I could never give these things up. This is what it means to be human.
[Jump cut.]
So many of you have asked me if I know anyone who’s detransitioned, and why. I do know some, and each had their own reason: family rejection, medical costs, lost their job, feared for their life.
Not one detransitioned because they were wrong about the whole gender thing. It was society, family, and friends who failed them.
The world failed them.
If you ask what I think about all of this, I’ll tell you:
Transition isn’t a trap.
It’s not a life sentence. It’s a process that you can start and stop as much as you want.
You may find, down the line, that it doesn’t work for you. You can stop taking hormones. Grow your hair out or cut it short. Shave or stop shaving. All the million little ways we signify gender to each other, to ourselves.
But there’s one thing you can’t know until you try it, and that’s how hormones will affect you on the inside. In all the ways that you think, feel, perceive the world.
Before T, I thought I could detransition if I had to.
Now I know I could never do it willingly.

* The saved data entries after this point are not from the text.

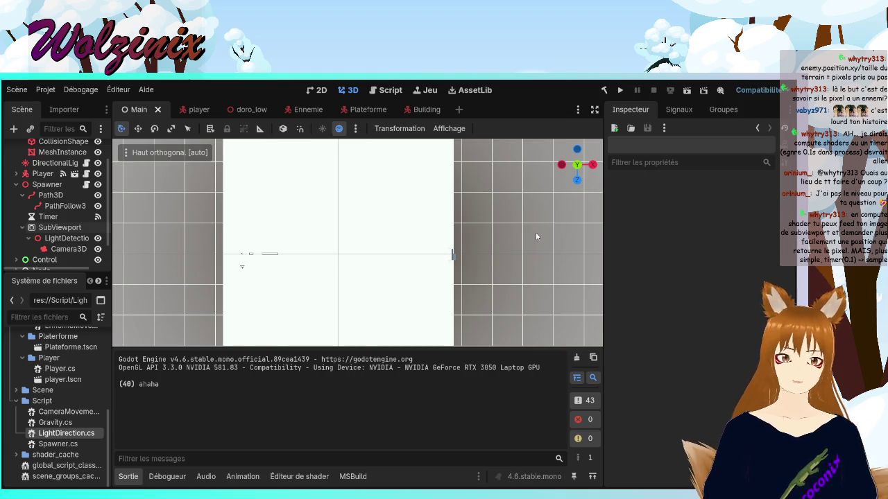
pyautogui.press('alt+Tab')
# In Spawner.cs, delete the GD.Print("ahaha") debug line and the blank line it leaves
pyautogui.scroll(-5, 375, 295)
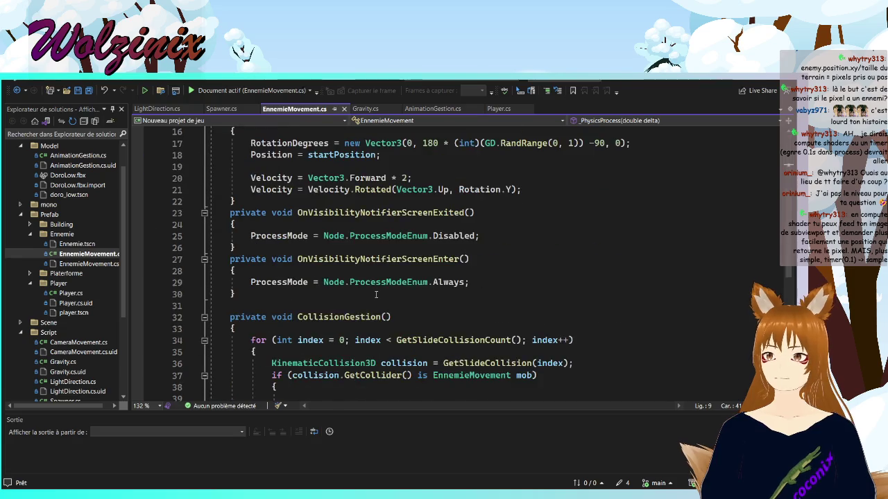
pyautogui.scroll(-5, 375, 294)
pyautogui.click(221, 109)
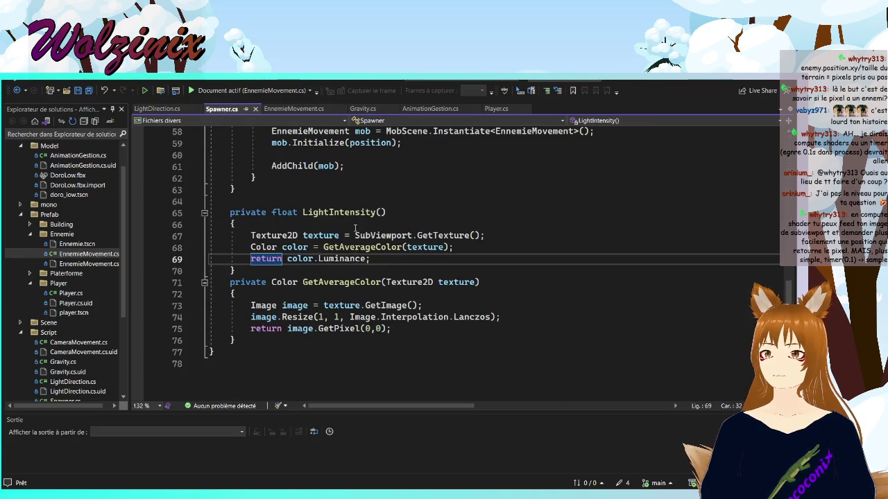
pyautogui.scroll(10, 399, 205)
pyautogui.moveTo(415, 213); pyautogui.dragTo(300, 201)
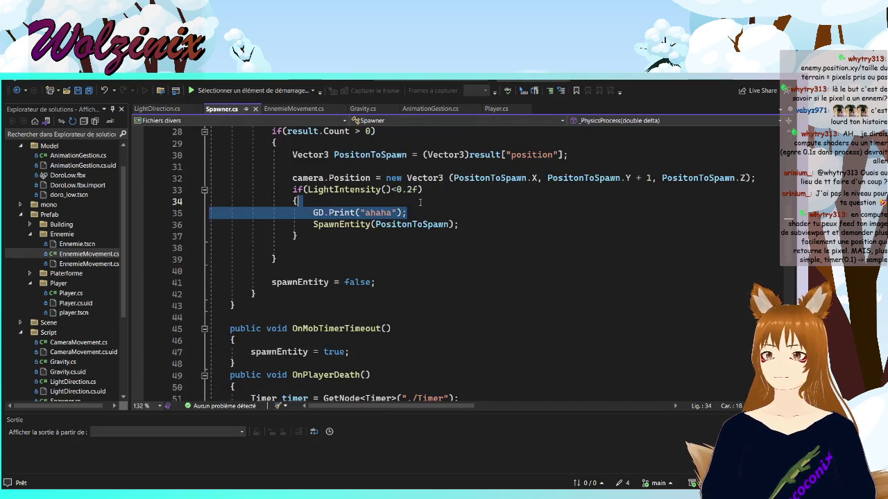
pyautogui.press('Delete')
pyautogui.click(344, 235)
pyautogui.press('Delete')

I’m myself on T, in a way I’ve never been. I’m happy. I’m confident. I’m alive.
There’s no going back for me.
———
Sun streamed through the windows, soaking into the wood floor like honey. I pulled at my cuffs, cleared my throat, watched a galaxy of dust revolve in a sunbeam. This was probably hopeless, but once upon a time I’d thought transition was hopeless, too. Till I reached the point where I told myself: I will undoubtedly fail, but I have to at least try. I have to earn that failure.
“Renard Grant?”
I stood.
A woman in a business suit smiled at me.
“We’re ready for you now.”
———
Meet me in the bar, I texted.
This late, the hotel was dead. My wing tips glided silently over the plush carpet. The melodic ding of the elevator was a musical heartbeat. All the bright lights seemed to shimmer in time with my own pulse. Everything, everything orchestrated itself for this night, for us.
She sat in the bar, overlooking the lake. Candles spilled shivering gold pools on the floor. Tamsin gazed into the snowy night, and when I saw her my body slowed, my heart accelerating.
I had never seen her in a dress.
Her slender arms splayed across the linen tablecloth, legs tucked elegantly beneath the chair, so poised and perfect. The black dress cut off at her shoulders, leaving her brown skin bare. At her ears, two small pearls, liquid drops of moonlight.
She felt me looking, turned.
Neither of us spoke. Her eyes ran over me, lingering on my shoulders, hands. The gold stromata in her irises burned like fuses.
I unbuttoned my suit coat and sat.
Tam raised a hand and the bartender brought our usual rum. Candlelight refracted in the rich amber, marbling it with fire.
“You’re wearing the suit,” she finally said, excitement rising in her voice.
“You’re wearing a dress.”
“Where have you been all day?”
“You know where.” I raised my glass. “Toast?”
She lifted.
“To being yourself,” I said. “No matter how hard the world tries to stop you.”
Clink. We drank without taking our eyes off each other.
“You’re killing me, Mr. Grant. How did it go?”
“They offered me the job.”
She broke into a smile. “I bloody knew it.”
“I haven’t accepted yet. If Armin’s involved—”
“Your friends haven’t turned against you.” Her fingers brushed mine on the tumbler. “They want you to be happy, too. We all do. Don’t you see that?” She pressed harder. “Don’t you see who really wants your happiness, Renard?”
Quietly, I said, “We’re all trapped by something, right? Love is my cage.”
Her expression turned savvy, guarded. She released.
We drank.
“What do you think of the dress?” she said.
“It’s stunning. Almost a shame I’m going to tear it off.”
“I was thinking the same about your suit.”